Entraram; a mulher deitou os seus filhos em
uma cama, e pôs-lhe umas carapucinhas e levou os pequenos perdidos, para outra
cama. O pequeno mais esperto não pregava olho, e lá pela noite adiante, viu
entrar o homem ruim, de dentes arreganhados:
— Cheira-me aqui a gente nova!
A mulher confessou-lhe tudo; ora o pequeno
tinha ido tirar as carapucinhas aos outros e tinha-as metido nas cabeças dos
irmãos e da sua.

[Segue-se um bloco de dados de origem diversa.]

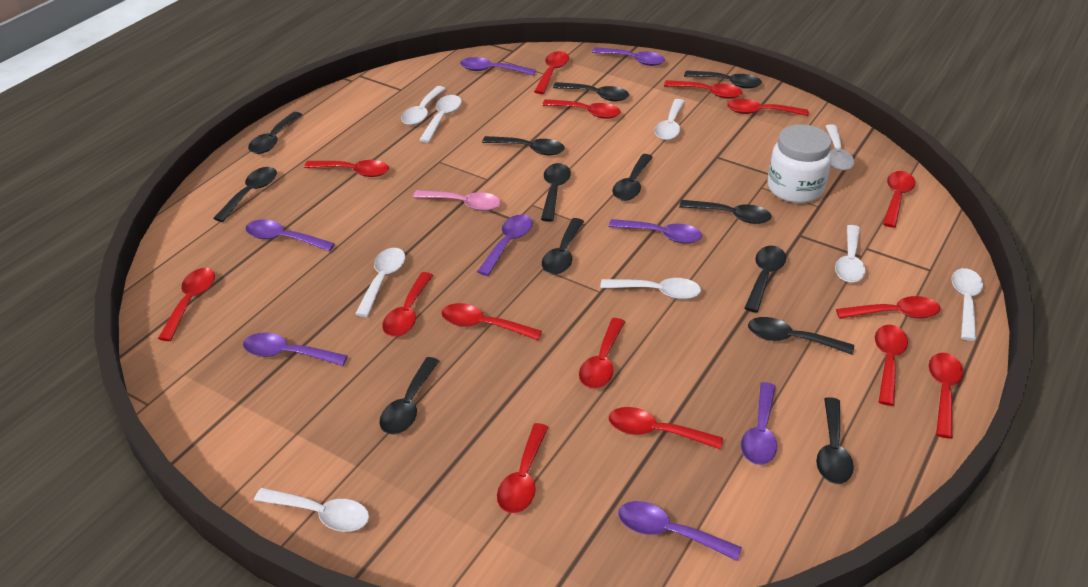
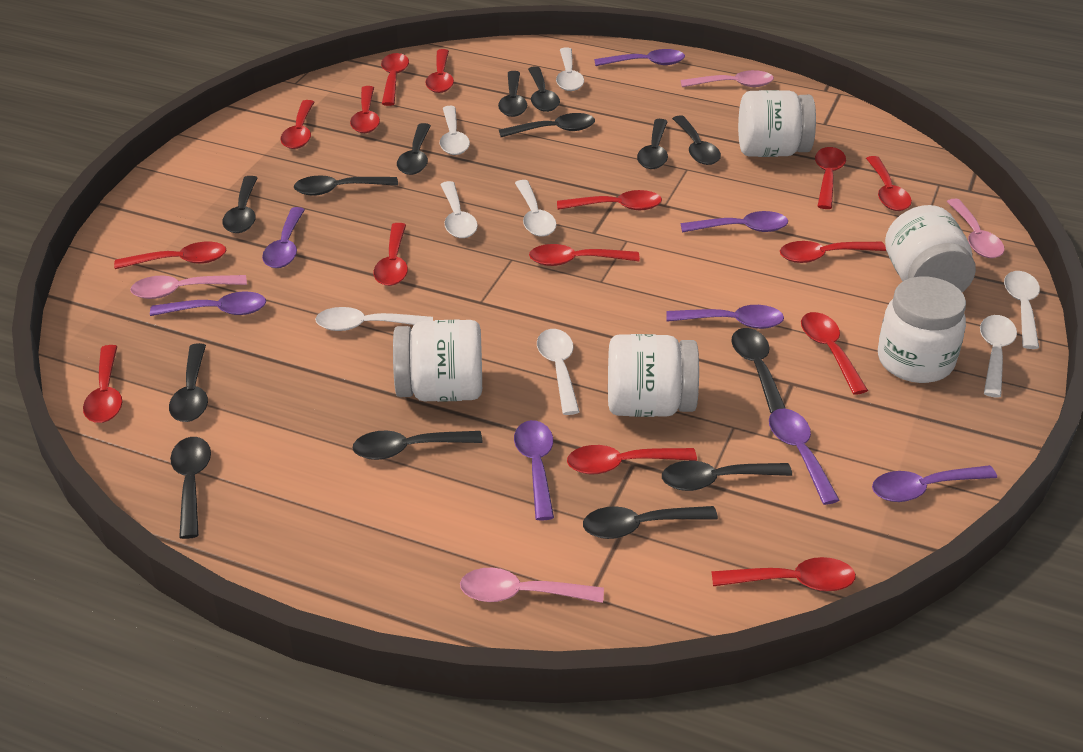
black spoon: 13 -> 14
pink spoon: 1 -> 4
white jar: 1 -> 5
white spoon: 9 -> 8

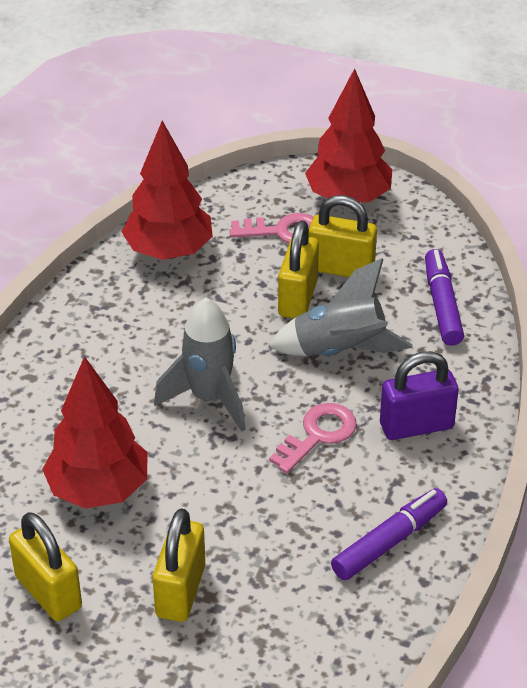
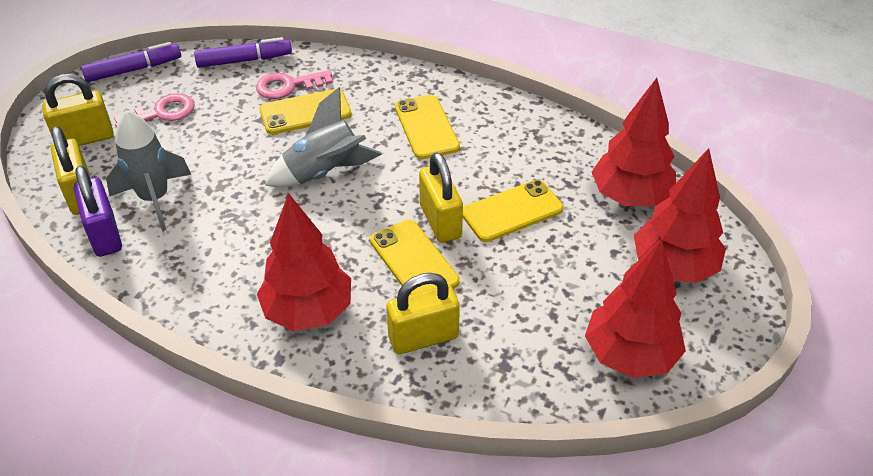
red tree: 3 -> 4
yellow phone: 0 -> 4

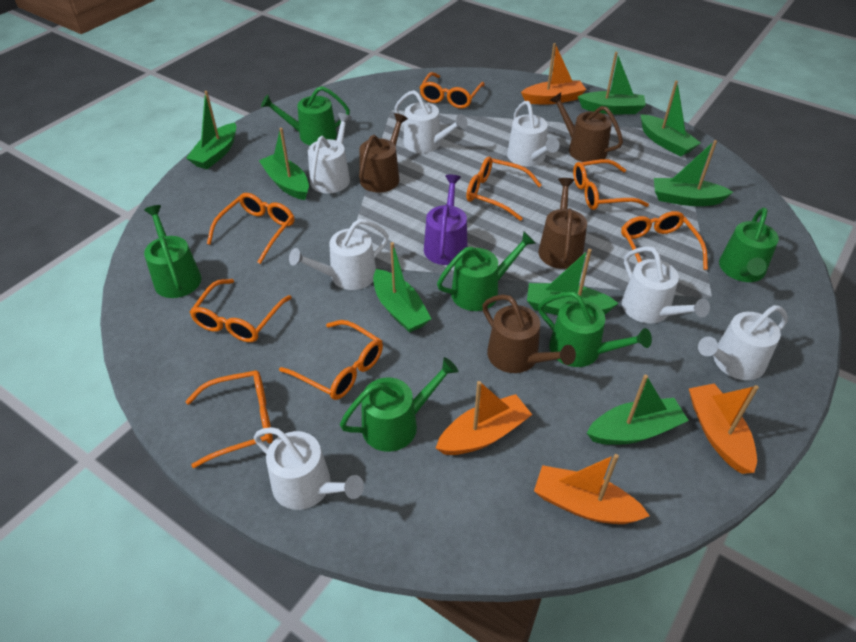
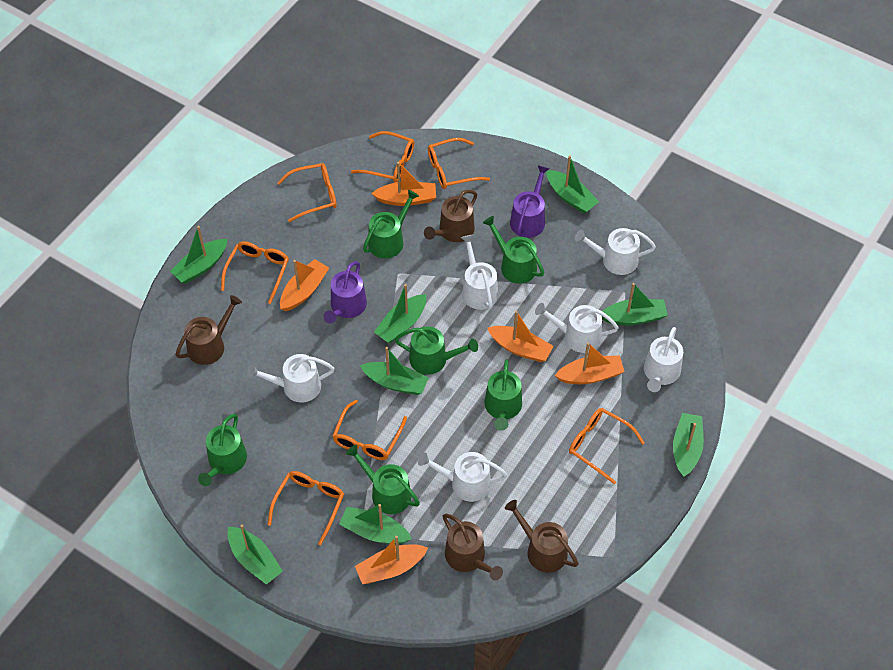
orange boat: 4 -> 5
orange glasses: 8 -> 7
purple watering can: 1 -> 2
white watering can: 7 -> 6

O homem mal passou pela cama das crianças, e pensando que eram
os seus filhos foi ter à outra cama, e como os não viu com as carapucinhas,
degolou-os logo a todos, e começou a comer neles. Os pequenos pelo aviso do
irmão escapuliram-se, e quando já iam muito longe é que o homem ruim deu pelo
engano; calçou umas botas de sete léguas, e tal passada deu que os pequenos lhe
ficaram atrás; andou, andou e de cansado voltou e adormeceu no caminho. O
pequeno roubou-lhe as botas de sete léguas, e assim pôs-se a salvamento mais os
irmãos, e como o rei tinha guerras muito longe, ele levava as ordens, e trazia
as notícias, e assim ganhou muito dinheiro com que tirou toda a sua família da
pobreza.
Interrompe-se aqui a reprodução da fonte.